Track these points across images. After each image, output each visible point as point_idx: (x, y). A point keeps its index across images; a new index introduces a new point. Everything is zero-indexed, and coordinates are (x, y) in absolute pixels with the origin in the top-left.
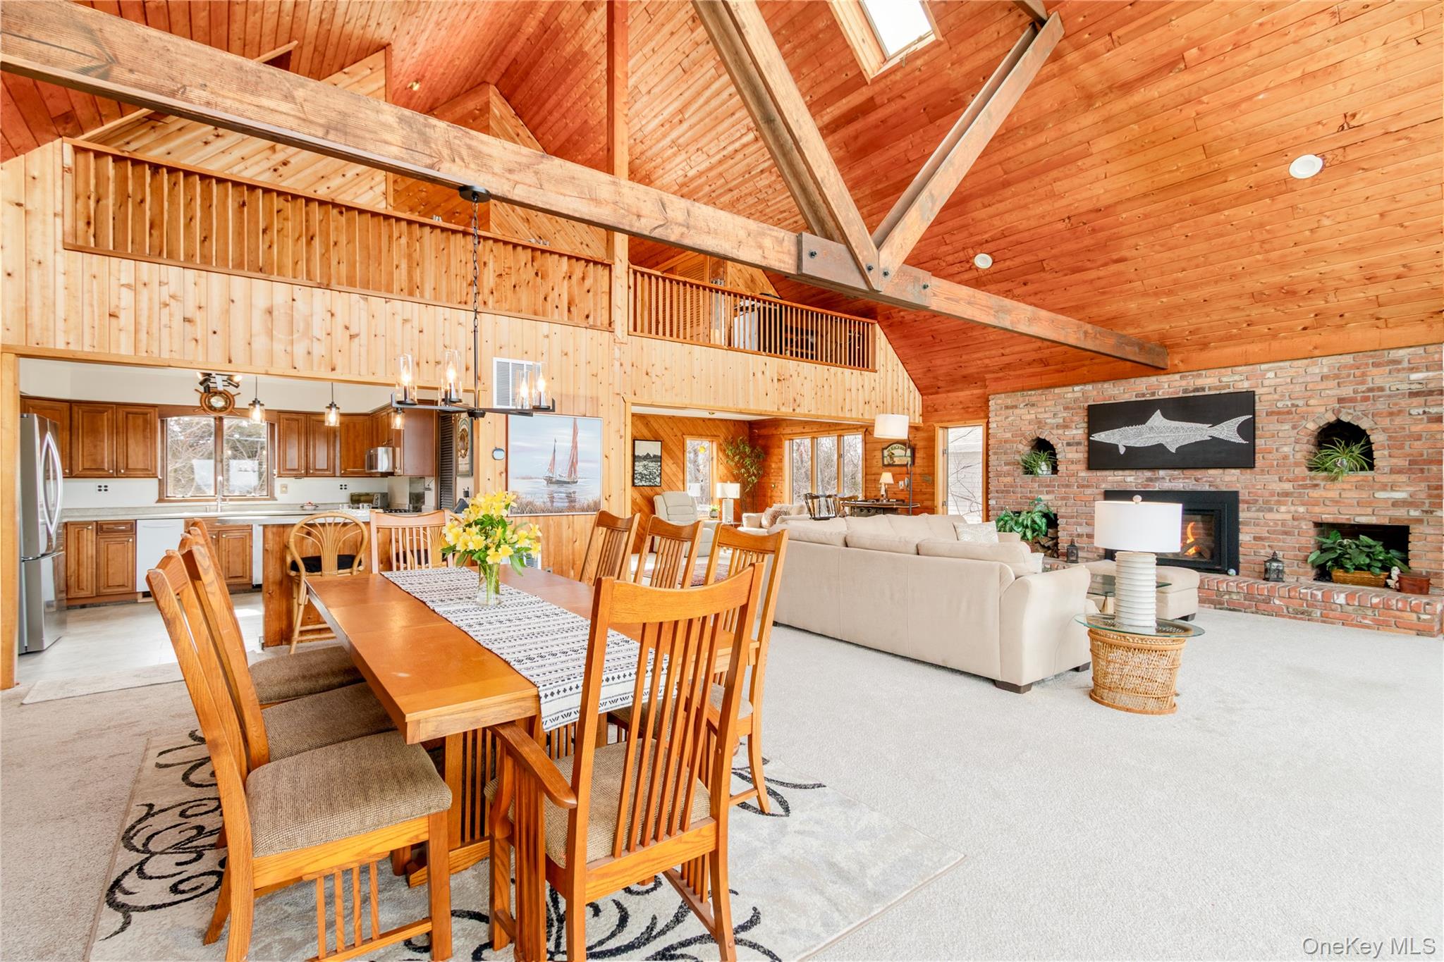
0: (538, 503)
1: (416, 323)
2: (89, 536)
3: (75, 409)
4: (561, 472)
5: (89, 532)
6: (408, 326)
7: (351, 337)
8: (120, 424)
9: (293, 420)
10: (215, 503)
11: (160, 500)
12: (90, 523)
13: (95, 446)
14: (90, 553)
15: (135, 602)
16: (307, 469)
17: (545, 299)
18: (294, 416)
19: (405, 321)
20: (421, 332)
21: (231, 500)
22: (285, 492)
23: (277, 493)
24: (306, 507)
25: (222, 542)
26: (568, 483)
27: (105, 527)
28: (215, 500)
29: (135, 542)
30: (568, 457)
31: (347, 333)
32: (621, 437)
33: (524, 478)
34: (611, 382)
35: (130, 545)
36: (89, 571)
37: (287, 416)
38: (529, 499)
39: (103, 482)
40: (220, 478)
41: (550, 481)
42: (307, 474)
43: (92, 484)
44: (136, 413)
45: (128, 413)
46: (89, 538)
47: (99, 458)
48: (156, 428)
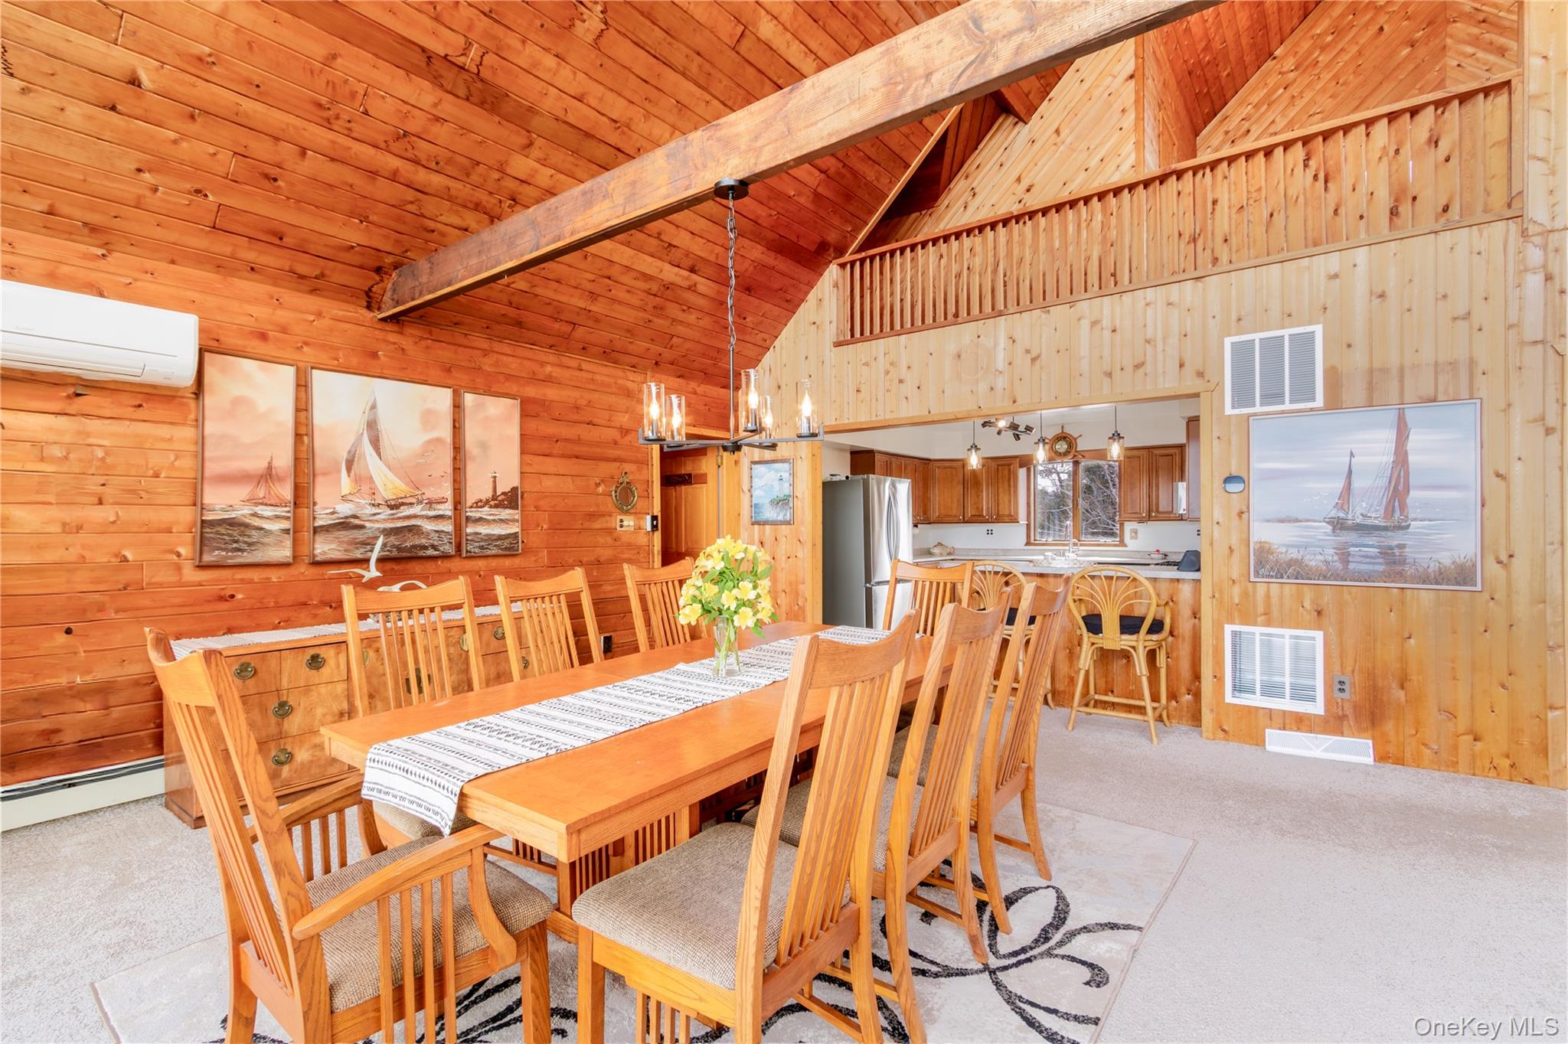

WORK ITEM: Write every line of the items above as a numbered list. Skip blank lines and leave out the pictures.

EXPECTED OUTPUT:
1. Track these points across images. After each image, output each visible point as point_idx: (x, y). A point keeps its index across images; a new index introduces a new point. Everything is zero-indexed, and coordinates are (x, y) in absolute pixels with the origin in the top-left.
2. 0: (538, 503)
3. 1: (416, 323)
4. 2: (89, 536)
5. 3: (75, 409)
6. 4: (561, 472)
7. 5: (89, 532)
8. 6: (408, 326)
9. 7: (351, 337)
10. 8: (120, 424)
11. 9: (293, 420)
12. 10: (215, 503)
13. 11: (160, 500)
14. 12: (90, 523)
15. 13: (95, 446)
16. 14: (90, 553)
17. 15: (135, 602)
18. 16: (307, 469)
19. 17: (545, 299)
20. 18: (294, 416)
21. 19: (405, 321)
22. 20: (421, 332)
23. 21: (231, 500)
24. 22: (285, 492)
25. 23: (277, 493)
26. 24: (306, 507)
27. 25: (222, 542)
28. 26: (568, 483)
29. 27: (105, 527)
30. 28: (215, 500)
31. 29: (135, 542)
32. 30: (568, 457)
33. 31: (347, 333)
34. 32: (621, 437)
35. 33: (524, 478)
36. 34: (611, 382)
37. 35: (130, 545)
38. 36: (89, 571)
39. 37: (287, 416)
40. 38: (529, 499)
41. 39: (103, 482)
42. 40: (220, 478)
43. 41: (550, 481)
44. 42: (307, 474)
45. 43: (92, 484)
46. 44: (136, 413)
47. 45: (128, 413)
48. 46: (89, 538)
49. 47: (99, 458)
50. 48: (156, 428)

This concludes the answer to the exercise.